La exportación de camarón de Honduras está en pleno auge, consolidándose como un motor clave para la economía nacional y una fuente vital de empleo, especialmente para jóvenes y mujeres. Según el último informe del Banco Central de Honduras, los envíos alcanzaron los 173.2 millones de dólares, reflejando un crecimiento interanual significativo de 27.3 millones, gracias a un aumento del 10.6% en volumen y un alza del 7.3% en los precios internacionales.
México se posicionó como el principal socio comercial, absorbiendo más del 34% de la demanda total, beneficiado por la cercanía logística y el fortalecimiento de los vínculos bilaterales. Europa, por su parte, consolidó su importancia con un 39.4% del volumen exportado, destacando mercados exigentes como Reino Unido, Francia y Alemania, donde el camarón hondureño ha ganado prestigio entre clientes premium.

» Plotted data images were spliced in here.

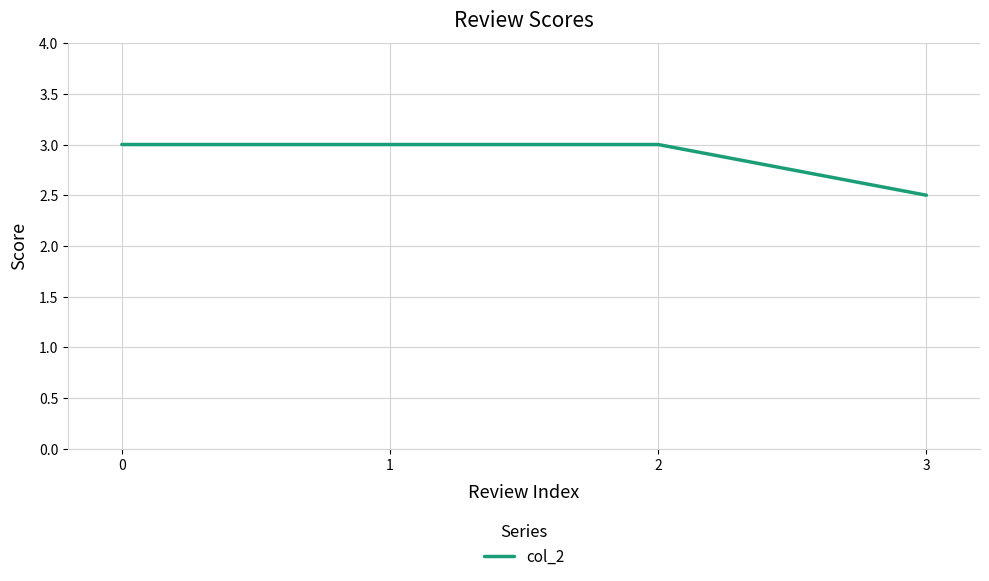

What is the ratio of the value at 2 to the value at 1?

1.0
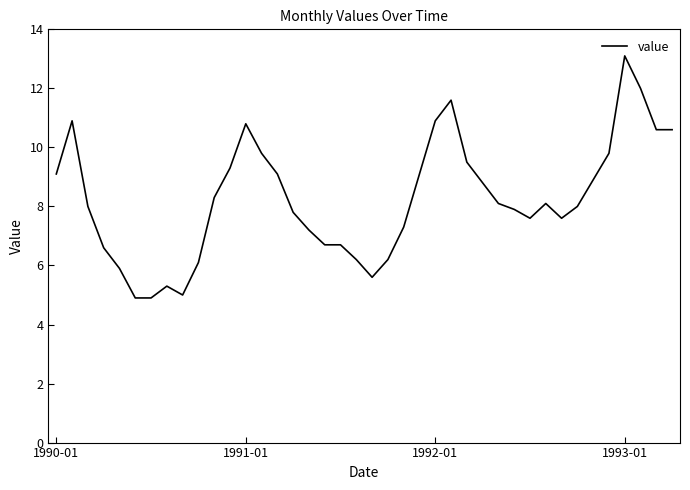

What is the maximum value shown in the chart?

13.1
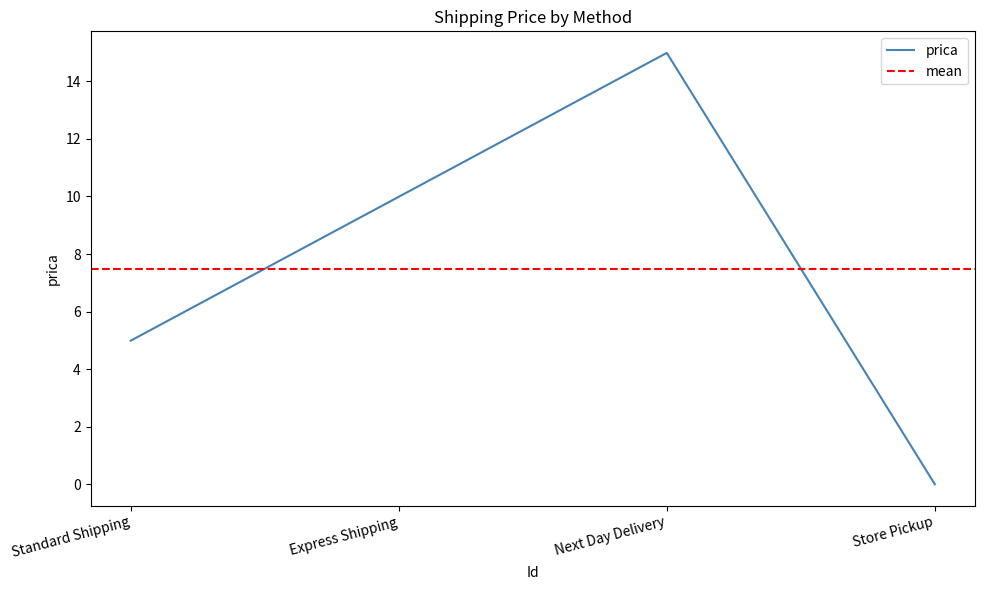

What is the difference between the values at Standard Shipping and Next Day Delivery?

10.0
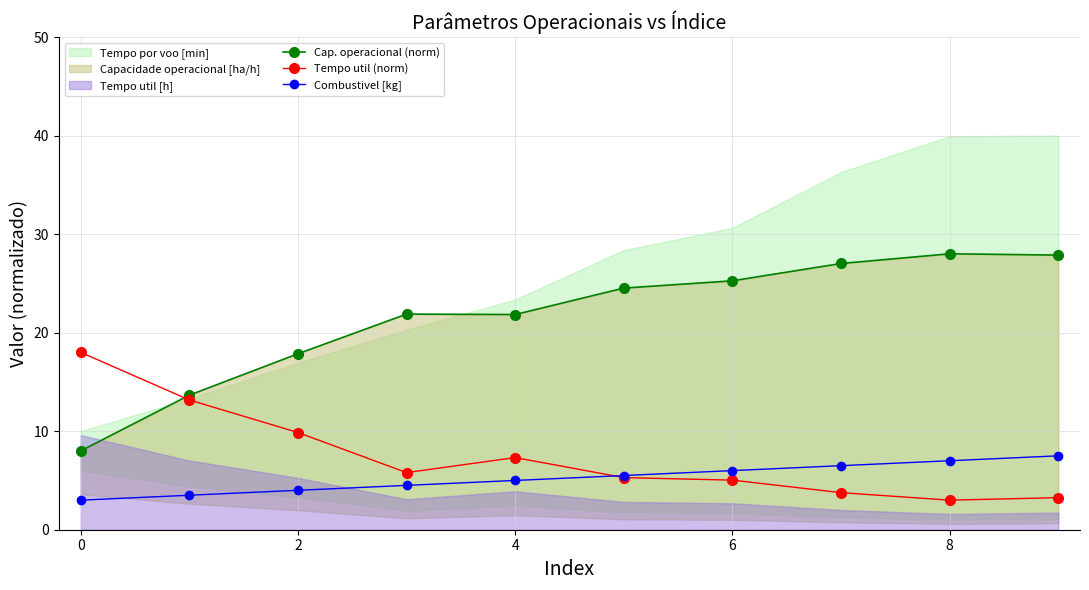

What is the average value of the Tempo util (norm) series?

7.4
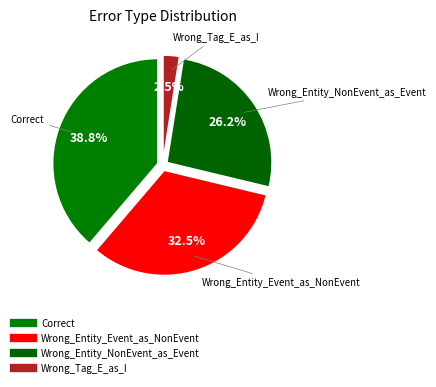

Count the number of slices in the pie.

4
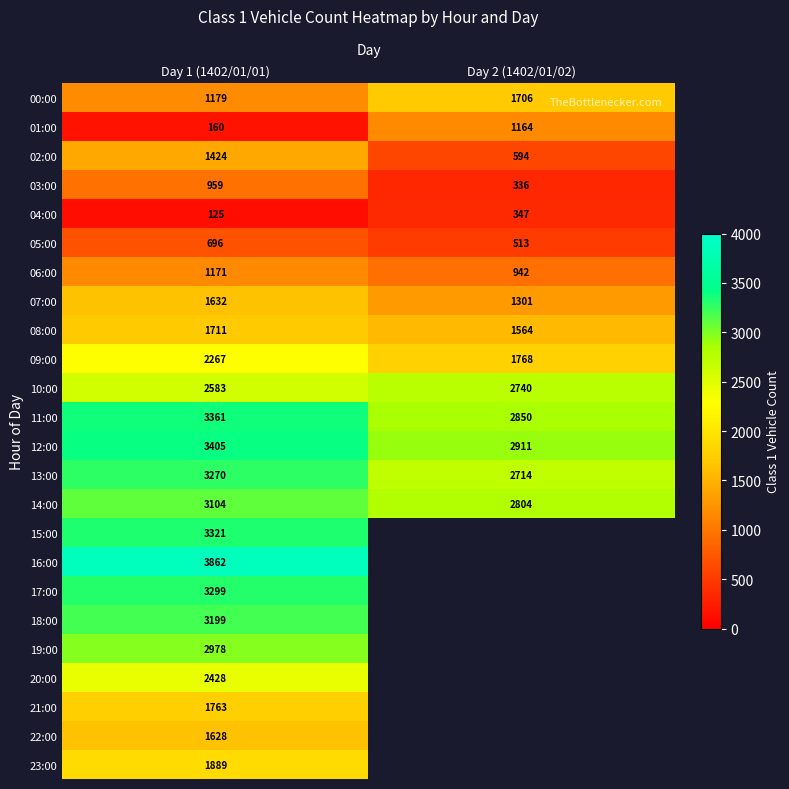

Where is 14:00 nearest to the value 2954?

Day 1 (1402/01/01)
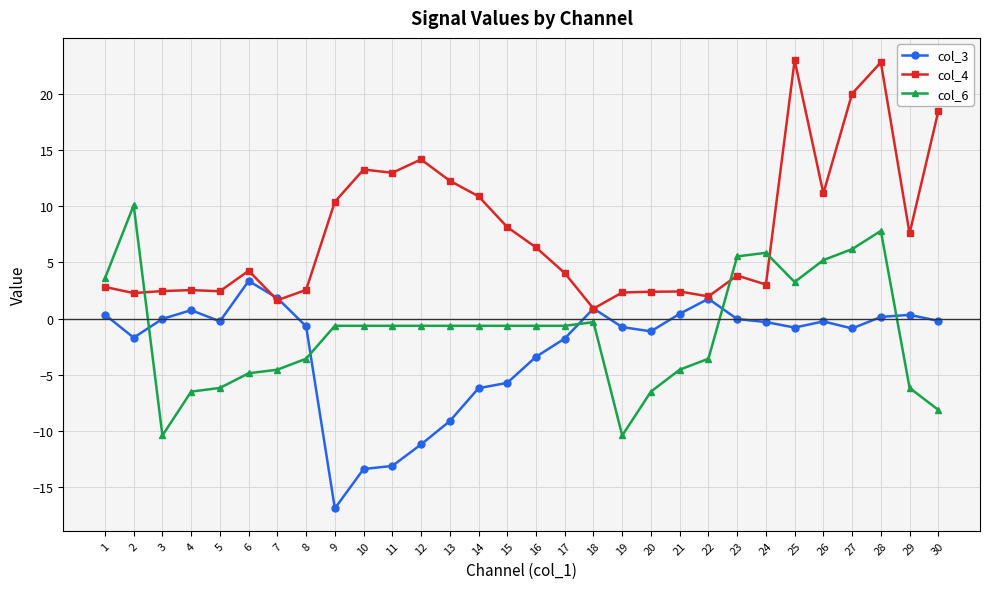

What value does the col_6 series have at 12?

-0.6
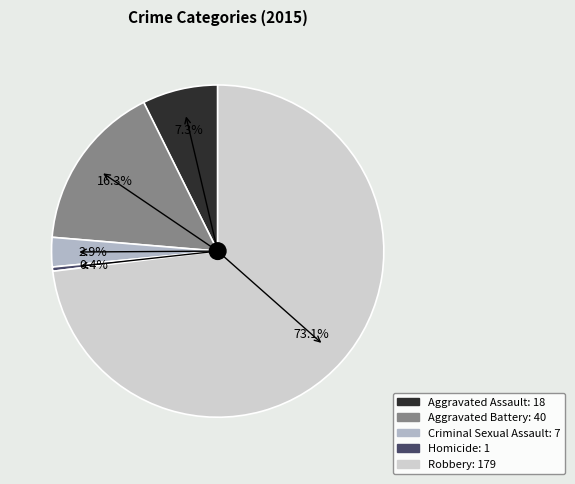

To the nearest percent, what is the difference between the largest and smallest slice percentages?

73%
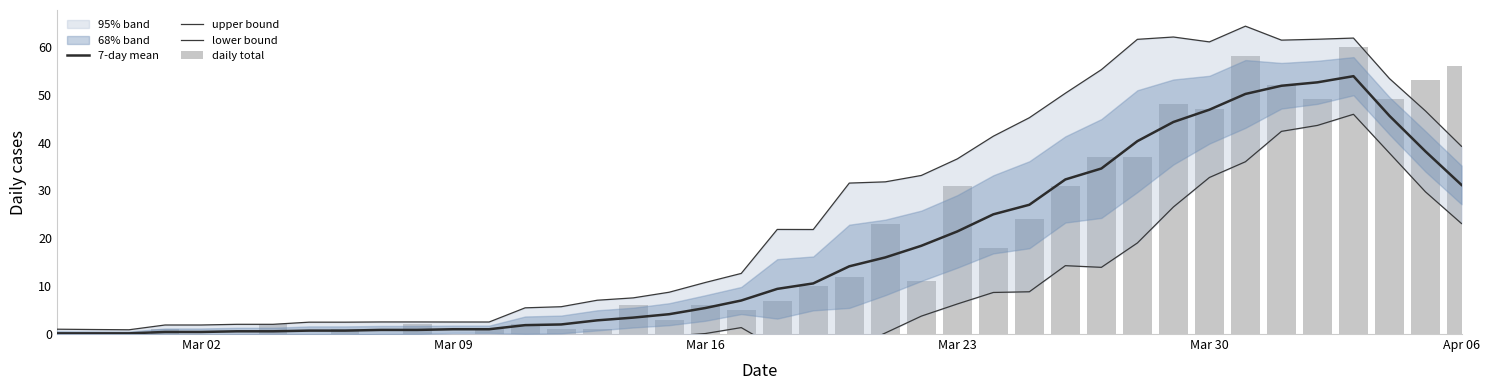

What is the smallest value displayed?

-3.2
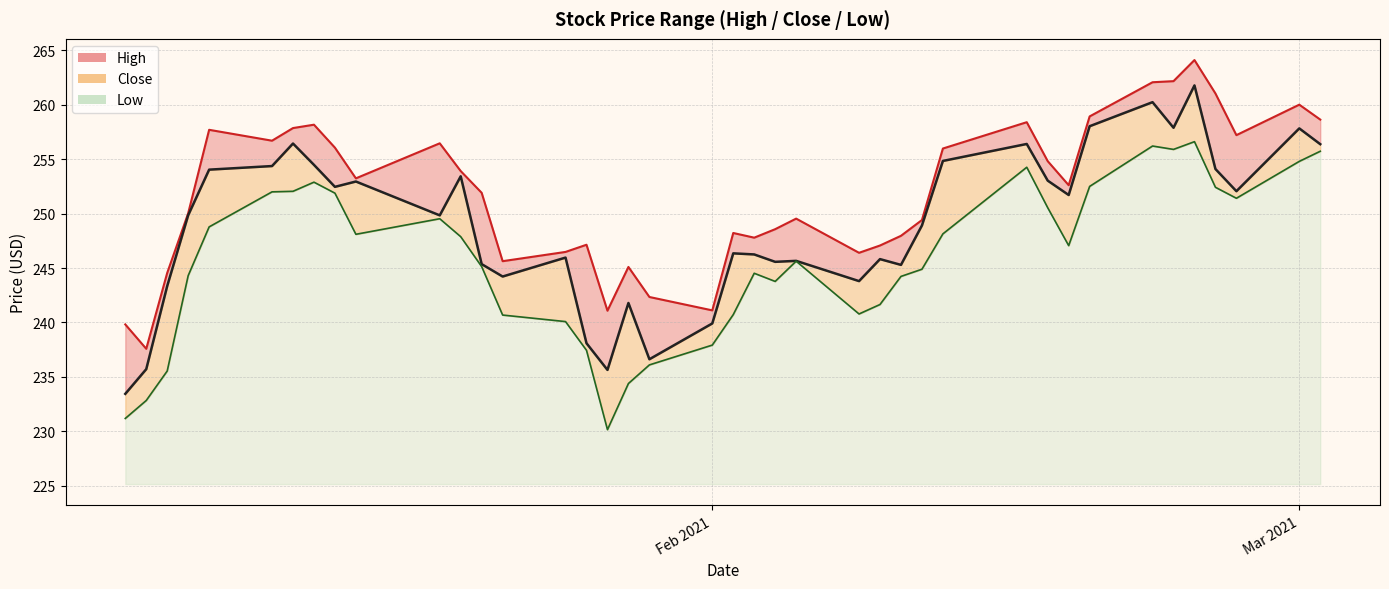

How many data points in Low are less than 247?

20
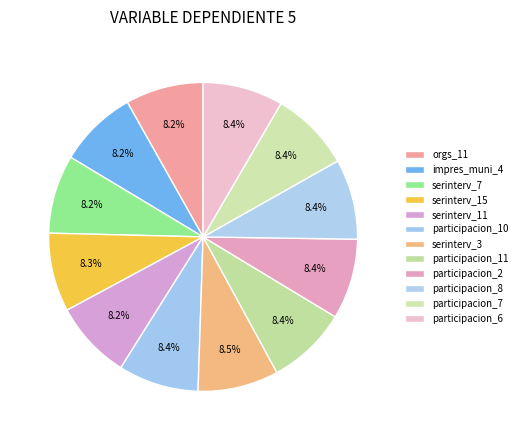

Do participacion_6 and orgs_11 together represent more than half of the pie?

No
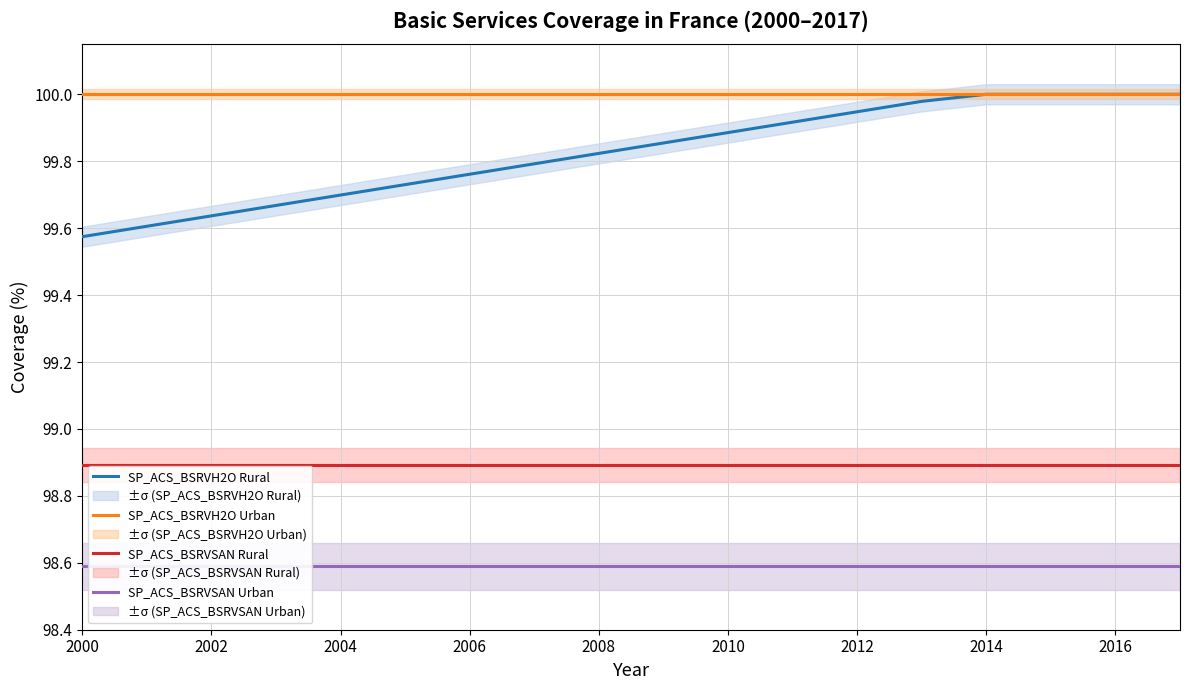

The SP_ACS_BSRVH2O Rural series shows 131.6 at 2014. True or false?

False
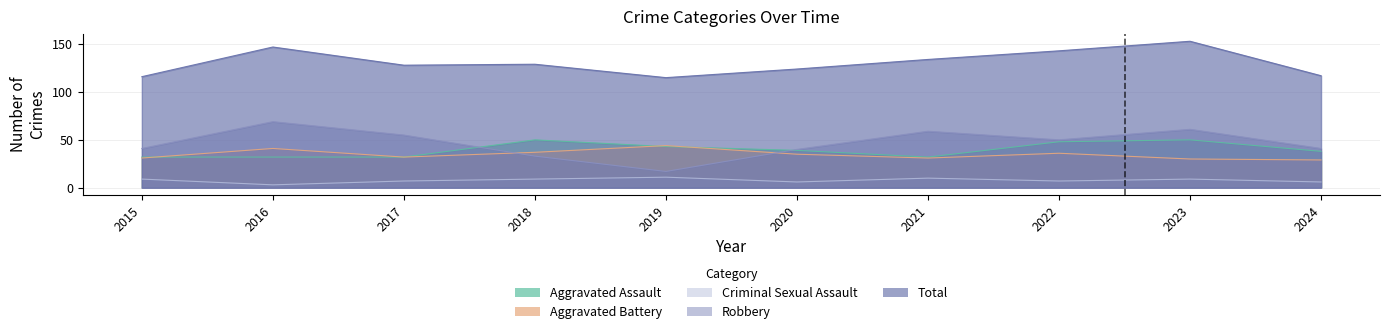

Between 2017 and 2018, which is larger?

2018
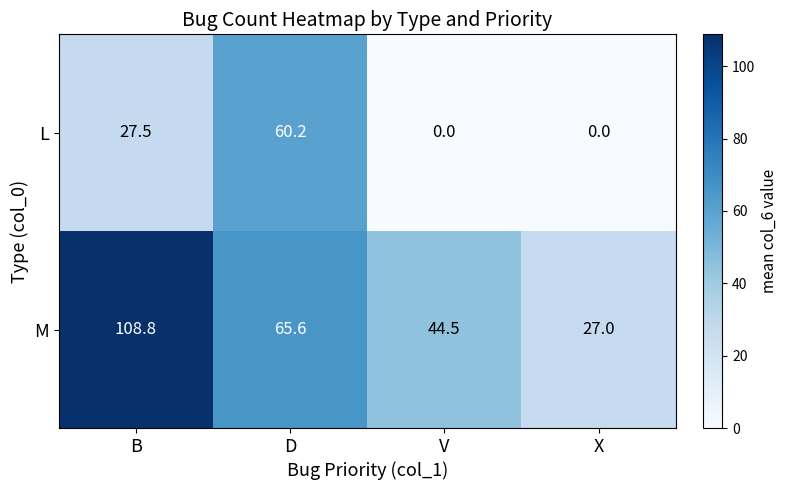

Is the value of M at D greater than the value of L at X?

Yes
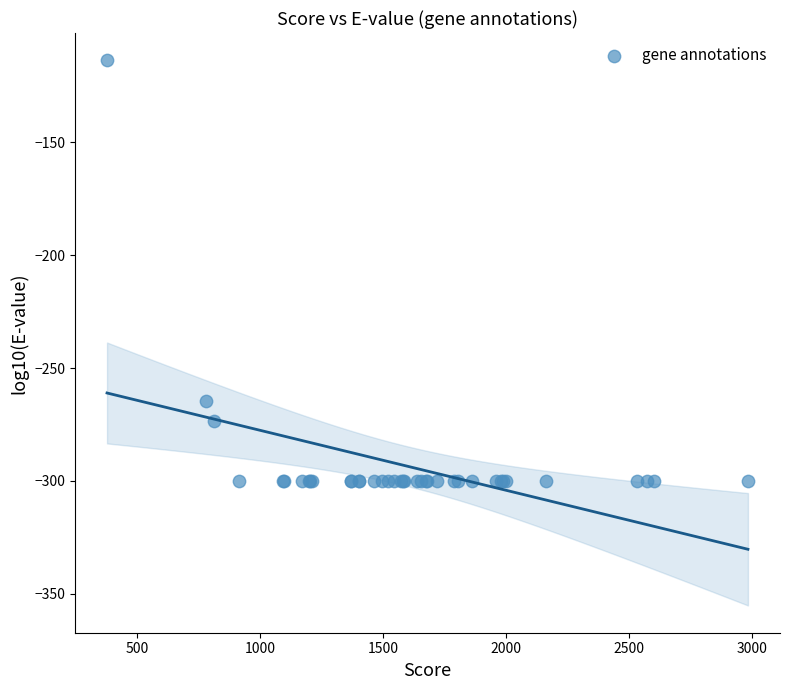

What Y value in the scatter plot is closest to -206?

-264.5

Pero la expansión no se detiene ahí. Las exportaciones hacia China continental se duplicaron, mientras que Taiwán, aunque a la baja, sigue siendo un mercado relevante. Además, la reciente aprobación sanitaria para exportar camarón a Corea del Sur abre una puerta estratégica para ingresar a un mercado asiático de alta demanda, fortaleciendo aún más la competitividad del país.
Con cerca de 420 proyectos de cultivo en producción, un área de 24,500 hectáreas y la generación de 150,000 empleos directos e indirectos, la industria camaronera hondureña es un pilar económico que sostiene a medio millón de personas. El sector combina desde la producción artesanal hasta la semi-intensiva, con tecnologías que permiten entre dos y tres ciclos productivos al año, asegurando un suministro constante y de calidad para los mercados internacionales.
Esta recuperación en las exportaciones no solo refleja la resiliencia del sector ante desafíos globales, sino que también promete un futuro brillante para la economía local y las comunidades que dependen del camarón como sustento principal.